Старик, рысивший впереди, неожиданно вздрогнул, сгорбился, хлестнул камчою и без того быстро идущую лошадь. Декхан пожал плечами, склонил голову набок.
— Не знаю. Кто это такой Джура?
— Разве ты книгу про Джуру не читал?
— Читал, кхе-кхе, много книжек читал. Но это были другие книжки. Всех ведь книг не перечитаешь. А?
— А существовал вообще ли Джура на белом свете? — Это уже я задал вопрос. — Может, его писатель Георгий Тушкан просто-напросто выдумал?
— Не знаю. Джуру не знаю и писателя такого тоже не знаю, — довольно однобоко отозвался Декхан, поперхал привычно: — Кхе-кхе-кхе.
Внизу было не то чтобы тепло, а, пожалуй, жарко — крупный пот выступил на лицах. И зелено, как зелено бывает только весною или ранним летом. Густо кустилась картошка на небольшом огородике, вскопанном на берегу звонкой мелкой речки, совсем не похожей на те ревущие чудища, что мы встретили по дороге сюда. Неужто эта река бывает способна погубить людей и на берегу ее находится кладбище, где похоронены те, кто погиб при переправе? Едва мы подъехали к огородику, как из грядки выскочили два жирных зайца, драпанули прочь по берегу в кусты. Видно, прав Декхан — длинноухих тут действительно не счесть.
— Во шакалы! — выругался Декхан. — Огород весь целиком слопать могут. Капканы ставить надо. — Лошадь тряхнула Декхана, и он прикусил язык.

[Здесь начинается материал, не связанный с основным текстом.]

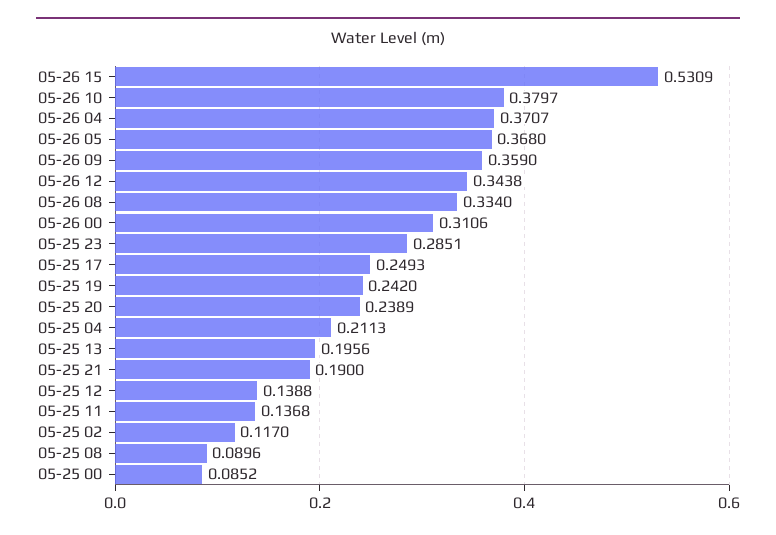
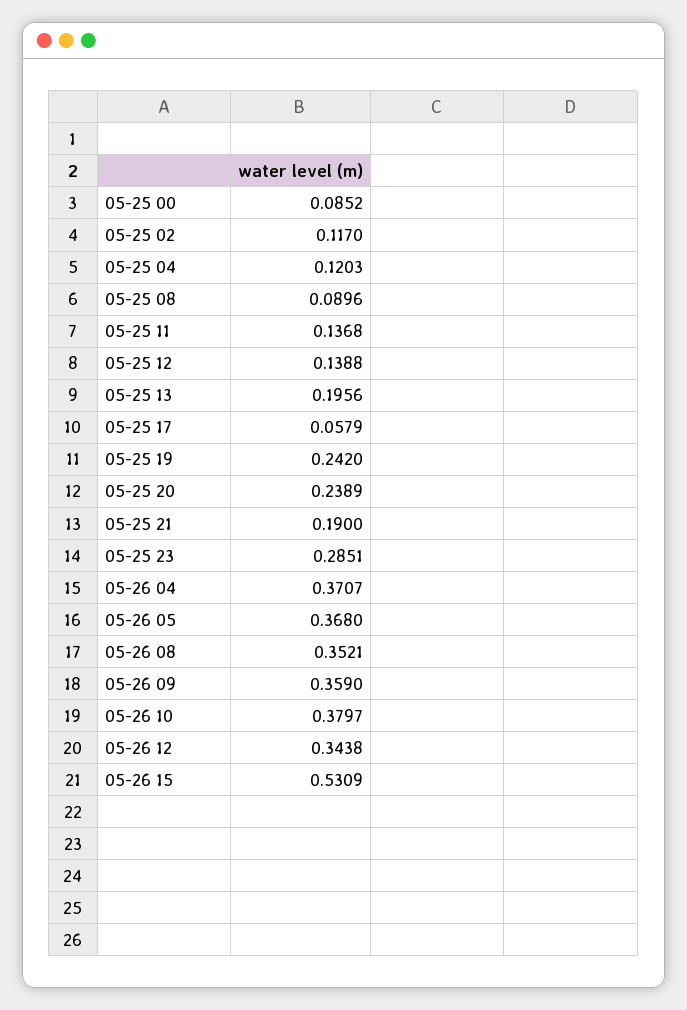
  {
    "05-26 15": 0.5309,
    "05-26 10": 0.3797,
    "05-26 04": 0.3707,
    "05-26 05": 0.368,
    "05-26 09": 0.359,
    "05-26 12": 0.3438,
-   "05-26 08": 0.334,
+   "05-26 08": 0.3521,
-   "05-26 00": 0.3106,
    "05-25 23": 0.2851,
-   "05-25 17": 0.2493,
+   "05-25 17": 0.0579,
    "05-25 19": 0.242,
    "05-25 20": 0.2389,
-   "05-25 04": 0.2113,
+   "05-25 04": 0.1203,
    "05-25 13": 0.1956,
    "05-25 21": 0.19,
    "05-25 12": 0.1388,
    "05-25 11": 0.1368,
    "05-25 02": 0.117,
    "05-25 08": 0.0896,
    "05-25 00": 0.0852
  }

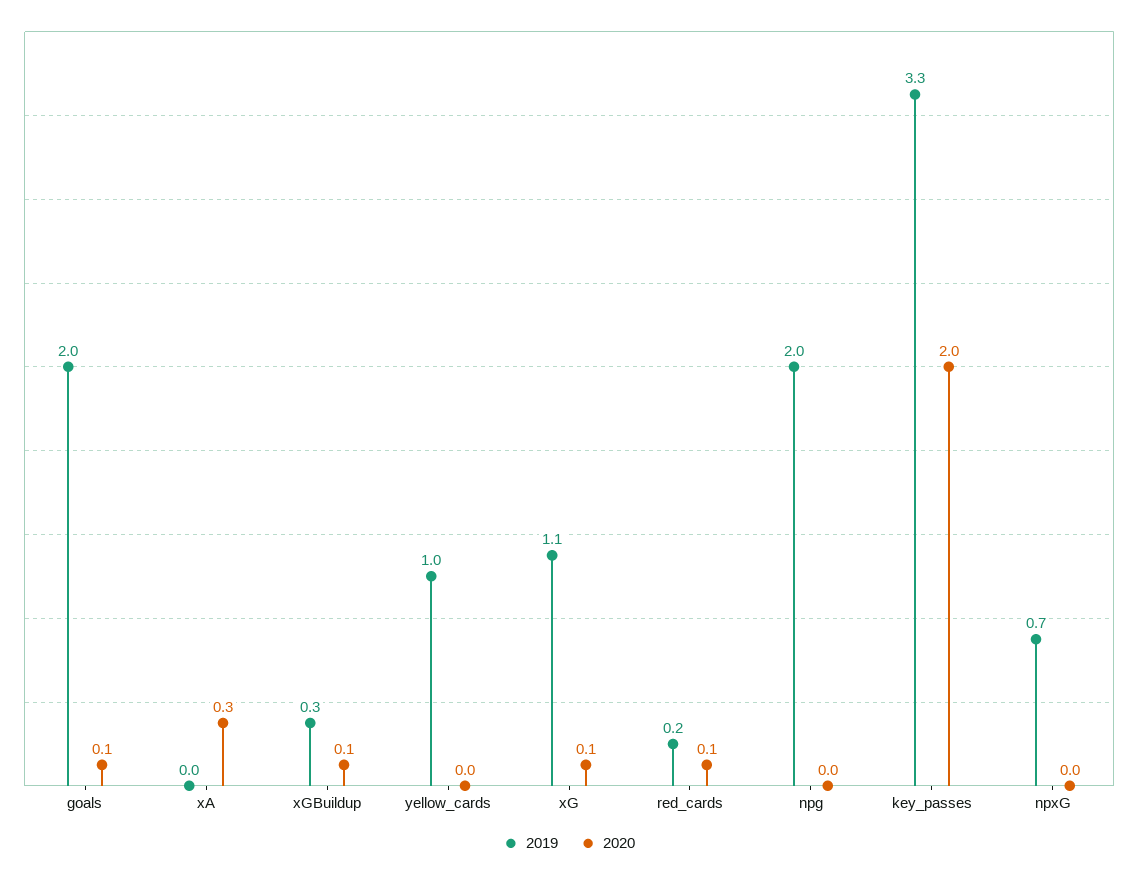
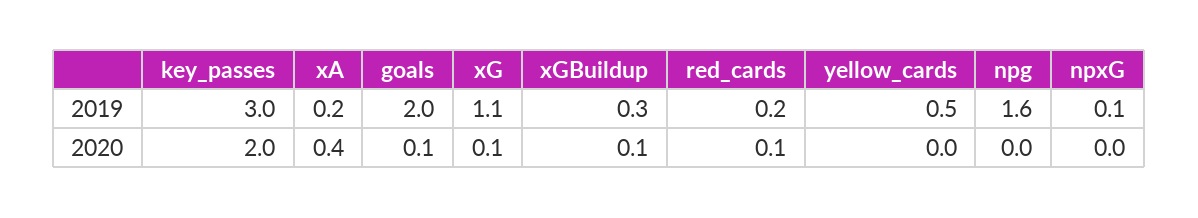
  {
    "2019": {
      "goals": 2,
-     "xA": 0,
+     "xA": 0.2,
      "xGBuildup": 0.3,
-     "yellow_cards": 1,
+     "yellow_cards": 0.5,
      "xG": 1.1,
      "red_cards": 0.2,
-     "npg": 2,
+     "npg": 1.6,
-     "key_passes": 3.3,
+     "key_passes": 3,
-     "npxG": 0.7
+     "npxG": 0.1
    },
    "2020": {
      "goals": 0.1,
-     "xA": 0.3,
+     "xA": 0.4,
      "xGBuildup": 0.1,
      "yellow_cards": 0,
      "xG": 0.1,
      "red_cards": 0.1,
      "npg": 0,
      "key_passes": 2,
      "npxG": 0
    }
  }

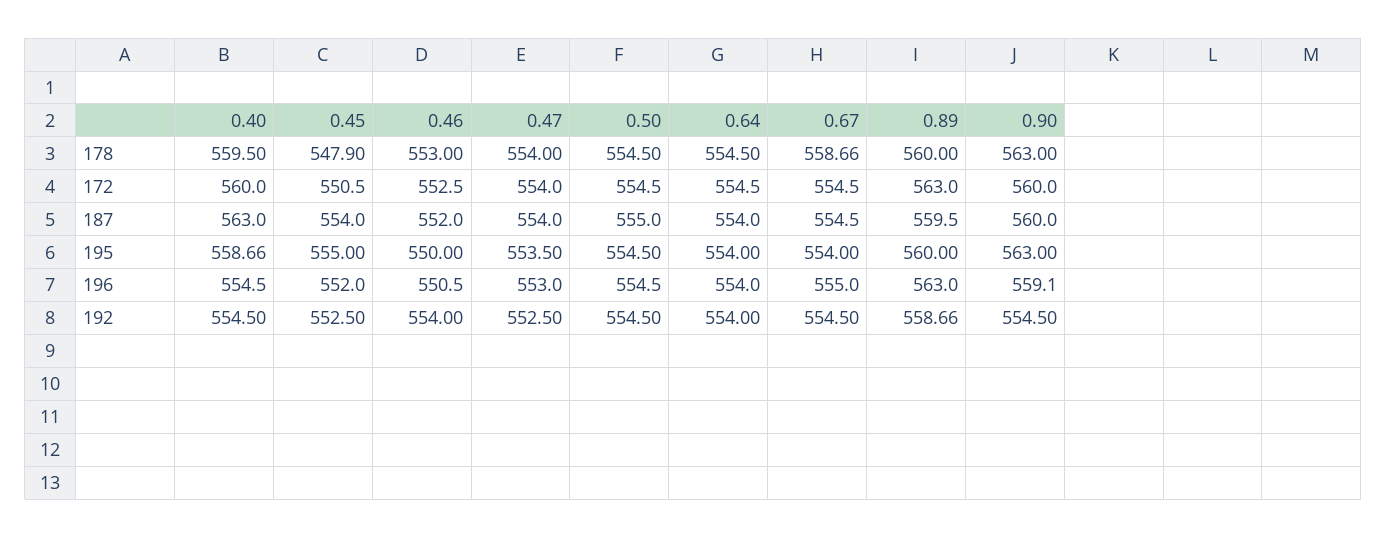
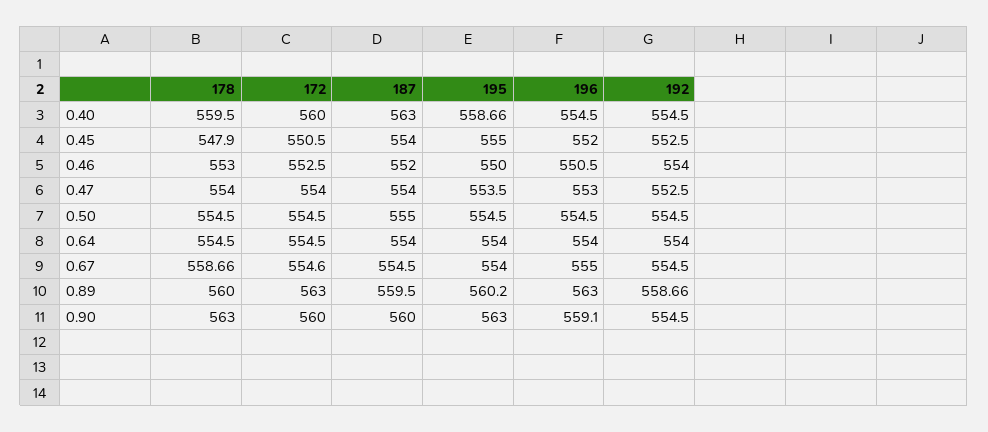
  {
    "0.40": {
      "178": 559.5,
      "172": 560,
      "187": 563,
      "195": 558.66,
      "196": 554.5,
      "192": 554.5
    },
    "0.45": {
      "178": 547.9,
      "172": 550.5,
      "187": 554,
      "195": 555,
      "196": 552,
      "192": 552.5
    },
    "0.46": {
      "178": 553,
      "172": 552.5,
      "187": 552,
      "195": 550,
      "196": 550.5,
      "192": 554
    },
    "0.47": {
      "178": 554,
      "172": 554,
      "187": 554,
      "195": 553.5,
      "196": 553,
      "192": 552.5
    },
    "0.50": {
      "178": 554.5,
      "172": 554.5,
      "187": 555,
      "195": 554.5,
      "196": 554.5,
      "192": 554.5
    },
    "0.64": {
      "178": 554.5,
      "172": 554.5,
      "187": 554,
      "195": 554,
      "196": 554,
      "192": 554
    },
    "0.67": {
      "178": 558.66,
-     "172": 554.5,
+     "172": 554.6,
      "187": 554.5,
      "195": 554,
      "196": 555,
      "192": 554.5
    },
    "0.89": {
      "178": 560,
      "172": 563,
      "187": 559.5,
-     "195": 560,
+     "195": 560.2,
      "196": 563,
      "192": 558.66
    },
    "0.90": {
      "178": 563,
      "172": 560,
      "187": 560,
      "195": 563,
      "196": 559.1,
      "192": 554.5
    }
  }

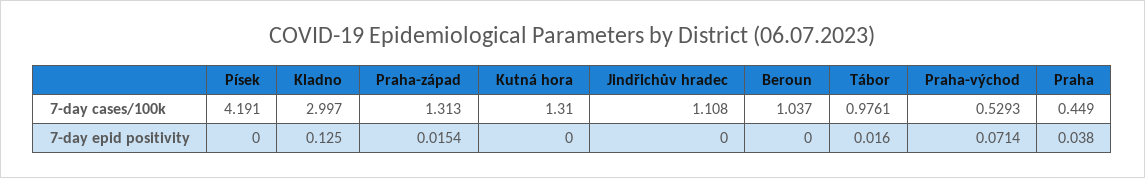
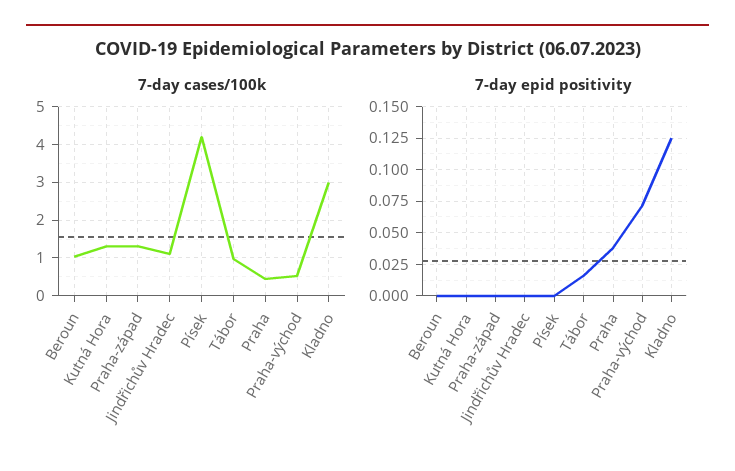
  {
    "7-day cases/100k": {
      "Písek": 4.191,
      "Kladno": 2.997,
      "Praha-západ": 1.313,
      "Kutná hora": 1.31,
      "Jindřichův hradec": 1.108,
      "Beroun": 1.037,
      "Tábor": 0.9761,
      "Praha-východ": 0.5293,
      "Praha": 0.449
    },
    "7-day epid positivity": {
      "Písek": 0,
      "Kladno": 0.125,
-     "Praha-západ": 0.0154,
+     "Praha-západ": 0,
      "Kutná hora": 0,
      "Jindřichův hradec": 0,
      "Beroun": 0,
      "Tábor": 0.016,
      "Praha-východ": 0.0714,
      "Praha": 0.038
    }
  }

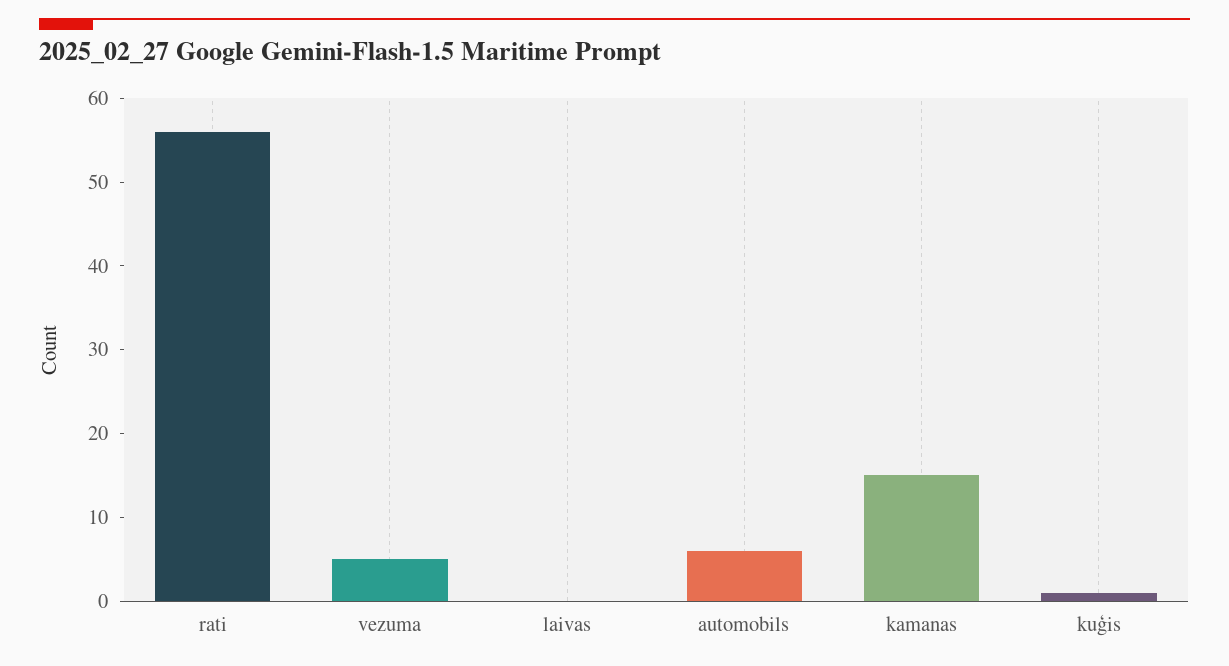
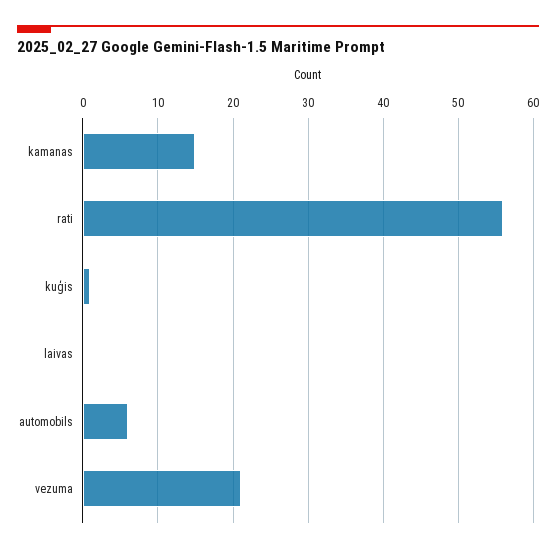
  {
    "rati": 56,
-   "vezuma": 5,
+   "vezuma": 21,
    "laivas": 0,
    "automobils": 6,
    "kamanas": 15,
    "kuģis": 1
  }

Алтын-Мазар был небольшим аилом — всего несколько низеньких кибиток. Кибитки обнесены глиняными заборами с обкрошившимся верхним срезом; зимой и осенью тут дуют такие ветры, что не только заборы, а и сами кибитки валят ниц, плющат их, будто сыр, сдирают крыши, словно спички, переламывают коротенькие торчки труб, ветры воют, плюются льдом и снегом, сшибают с ног людей — разбойные они, добра от них не жди.
Но сейчас ничего этого не было. Стояло лето. Благодать, тишь, птичье песнопение, у каждой кибитки готовно распахнуты двери — входи, путник, дорогим гостем будешь. И густой мясной дух над всем этим витает, что для голодного человека куда лучше запаха самых расчудесных райских цветов.
— Кхе-кхе, хорошую встречу готовят, — подал голос Декхан.
Гидрометеостанция, на которую мы ехали, была также обнесена забором, только в отличие от кибиток — проволочным. За переплетением железного сита виднелись ветряки, закрепленные растяжками, чтобы их не покурочил, не завалил ветер, какие-то маленькие будочки с ребристыми боками, железные ящики, вкопанные в землю.